__TEXT UNDER STUDY__
* * * * * * *
The WNBA draft is the league's annual process for determining which Women's National Basketball Association teams receive the rights to negotiate with players entering the league. The 2008 draft was held on April 9.

A lottery was held on October 23, 2007. The Los Angeles Sparks received the first overall selection of the upcoming 2008 draft. The Chicago Sky received the number two selection. The Minnesota Lynx came up with the third overall selection, followed by the Atlanta Dream expansion franchise at four, the Houston Comets at number five, and the Washington Mystics at number six. Some of the top draftees were Candace Parker, Sylvia Fowles, Candice Wiggins, Crystal Langhorne, and Tasha Humphrey.
* * * * * * *
__QUESTIONS ON THE MATERIAL__
**a.** In the passage on the 2008 WNBA draft, on what date was the lottery held?
**b.** Continue the passage on the 2008 WNBA draft, starting after its final sentence.

__SOURCE DATA__
* * * * * * *
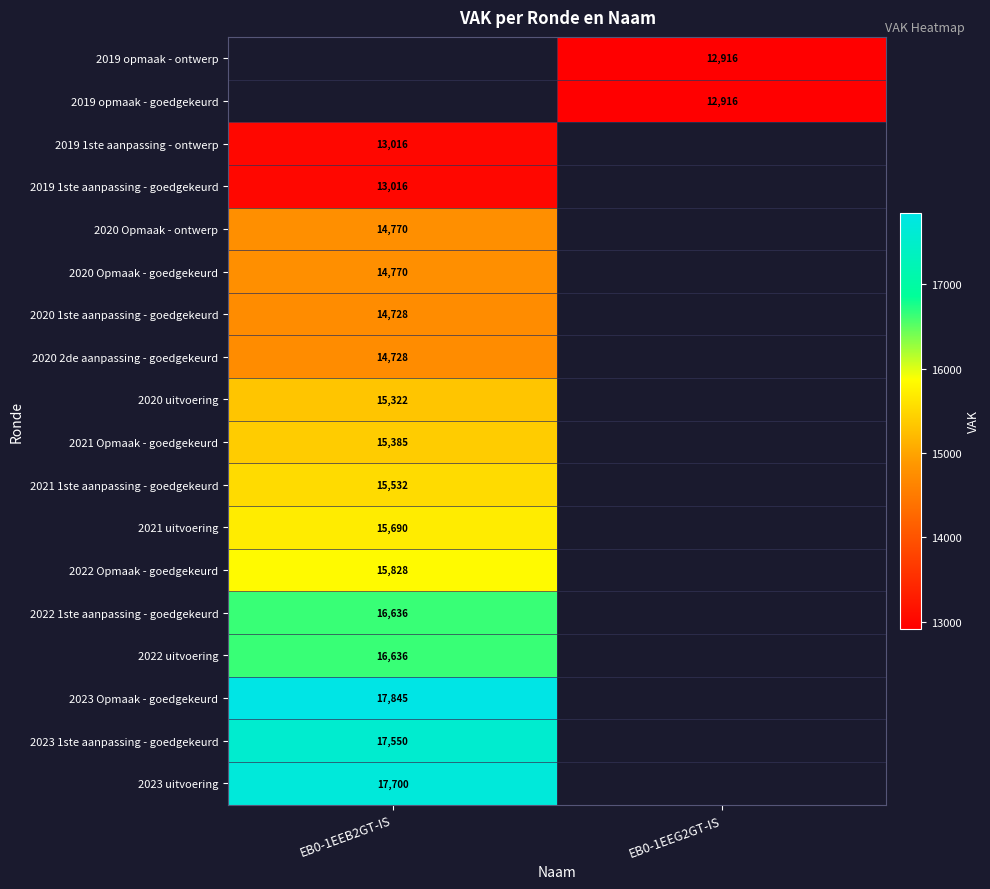

Which has a higher value, EB0-1EEG2GT-IS or EB0-1EEB2GT-IS?

EB0-1EEB2GT-IS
* * * * * * *
__LIST OF ANSWERS__
**a.** October 23, 2007.

**b.**
Top pick Candace Parker went on to become the first WNBA player to be the league's Rookie of the Year and MVP in the same season. Fourth pick Alexis Hornbuckle became the first person to win a national championship in college (with the University of Tennessee) and a WNBA title (with the Detroit Shock) in the same calendar year.

Transactions 
The Detroit Shock holds the eleventh pick in round one as part of the Katie Feenstra/Ruth Riley trade back in February 2007.

The San Antonio Silver Stars holds the twenty-first pick as part of 2007 WNBA draft trade with the New York Liberty that involved Becky Hammon.

On February 6, 2008 the Atlanta Dream traded the number four pick to the Seattle Storm along with Roneeka Hodges for the eighth pick and Iziane Castro Marques.
On February 6, 2008 the Atlanta Dream traded the eighteenth pick and LaToya Thomas to the Detroit Shock for Ivory Latta.
On February 19, 2008 the Seattle Storm traded the fourth pick to the Detroit Shock for Swin Cash.
On February 19, 2008 the Connecticut Sun acquired the Indiana Fever's twelfth overall pick in the Tamika Whitmore/Katie Douglas trade.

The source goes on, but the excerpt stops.